Ben Bolker has an excellent post on this complex issue over at Dynamic Ecology, which got me thinking about writing my own thoughts on the topic in reply.


Google recently announced that it will be making it’s own self-driving cars, rather than modifying those of others. Cars that won’t have steering wheels and pedals. Just a button that says “stop.” What does this tell us about the future of user-friendly complex statistical software?

Ben quotes prominent statisticians voicing fears that echo common concerns about self-driving cars:

Andrew Gelman attributes to Brad Efron the idea that “recommending that scientists use Bayes’ theorem is like giving the neighbourhood kids the key to your F-16″.

I think it is particularly interesting and instructive that the quote Gelman attributes to Efron is about a mathematical theorem rather than about software (e.g. Bayes Theorem, not WinBUGS).
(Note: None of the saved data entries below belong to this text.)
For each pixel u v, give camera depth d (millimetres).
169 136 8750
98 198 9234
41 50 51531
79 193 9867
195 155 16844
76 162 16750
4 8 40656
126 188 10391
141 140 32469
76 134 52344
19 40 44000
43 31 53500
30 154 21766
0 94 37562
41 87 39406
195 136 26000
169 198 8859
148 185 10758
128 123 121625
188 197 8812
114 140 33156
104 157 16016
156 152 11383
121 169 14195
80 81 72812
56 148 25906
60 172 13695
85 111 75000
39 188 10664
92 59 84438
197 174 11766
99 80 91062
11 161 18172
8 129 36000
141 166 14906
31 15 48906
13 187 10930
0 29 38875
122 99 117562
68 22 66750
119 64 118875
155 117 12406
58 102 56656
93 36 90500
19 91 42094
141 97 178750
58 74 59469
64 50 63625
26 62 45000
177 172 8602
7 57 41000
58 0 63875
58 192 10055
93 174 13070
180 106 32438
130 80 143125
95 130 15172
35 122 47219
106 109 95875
Even relatively simple statistical concepts like \(p\) values can cause plenty of confusion, statistical package or no. The concerns are not unique to software, so the solutions cannot come through limiting access to software.

I am very wary of the suggestion that we should address concerns of appropriate application by raising barriers to access. Those arguments have been made about knowledge of all forms, from access to publications, to raw data, to things as basic as education and democratic voting.
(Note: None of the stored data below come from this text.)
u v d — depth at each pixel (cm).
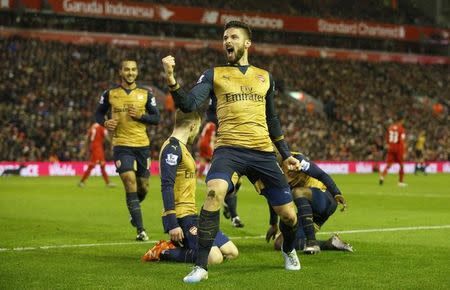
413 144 5450
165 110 4866
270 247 1181
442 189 2938
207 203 846
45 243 1217
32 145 4191
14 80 4741
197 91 840
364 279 866
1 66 4831
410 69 6756
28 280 855
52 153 4231
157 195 2484
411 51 7106
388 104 6044
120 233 1379
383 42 6956
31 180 3478
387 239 1277
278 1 6662
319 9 6844
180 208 1010
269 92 892
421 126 5784
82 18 5641
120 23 5803
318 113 5531
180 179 1016
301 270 933
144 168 1397
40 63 5000
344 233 1377
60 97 4703
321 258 1039
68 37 5528
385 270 933
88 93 4834
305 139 5059
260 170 876
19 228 1451
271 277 878
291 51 6469
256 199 2312
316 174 1071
There are many good reasons for not creating a statistical software implementation of a new method, but I argue here that fear of misuse just is not one of them.

  1. The barriers created by not having a convenient software implementation are not an appropriate filter to keep out people who can miss-interpret or miss-use the software. As you know, a fundamentally different skillset is required to program a published algorithm (say, MCMC), than to correctly interpret the statistical consequences.

We must be wary of a different kind of statistical machismo, in which we use the ability to implement a method by one’s self as a proxy for interpreting it correctly.

1a) One immediate corollary of (1) is that: Like it or not, someone is going to build a method that is “easy to use”, e.g. remove the programming barriers.

1b) The second corollary is that: individuals with excellent understanding of the proper interpretation / statistics will frequently make mistakes in the computational implementation.

Both mistakes will happen. And both are much more formidable problems in the complex methodology of today than when computer was a job description.

So, what do we do? I think we should abandon the false dichotomy between “usability” and “correctness.”. Just because software that is easy to use is easy to misuse, does not imply that decreasing usability increases correctness. I think that is a dangerous fallacy.

A software implementation should aim first to remove the programming barriers rather than statistical knowledge barriers. Best practices such as modularity and documentation should make it easy for users and developers to understand and build upon it. I agree with Ben that software error messages are poor teachers. I agree that a tool cannot be foolproof, no tool ever has been.

Someone does not misuse a piece of software merely because they do not understand it. Misuse comes from mistakenly thinking you understand it. The premise that most researchers will use something they do not understand just because it is easy to use is distasteful.

Kevin Slavin gives a fantastic Ted talk on the ubiquitous role of algorithms in today’s world. His conclusion is neither one of panacea or doom, but rather that we seek to understand and characterize them, learn their strengths and weaknesses like a naturalist studies a new species.

More widespread adoption of software such as BUGS & relatives has indeed increased the amount of misuse and false conclusions. But it has also dramatically increased awareness of issues ranging from computational aspects peculiar to particular implementations to general understanding and discourse about Bayesian methods. Like Kevin, I don’t think we can escape the algorithms, but I do think we can learn to understand and live with them.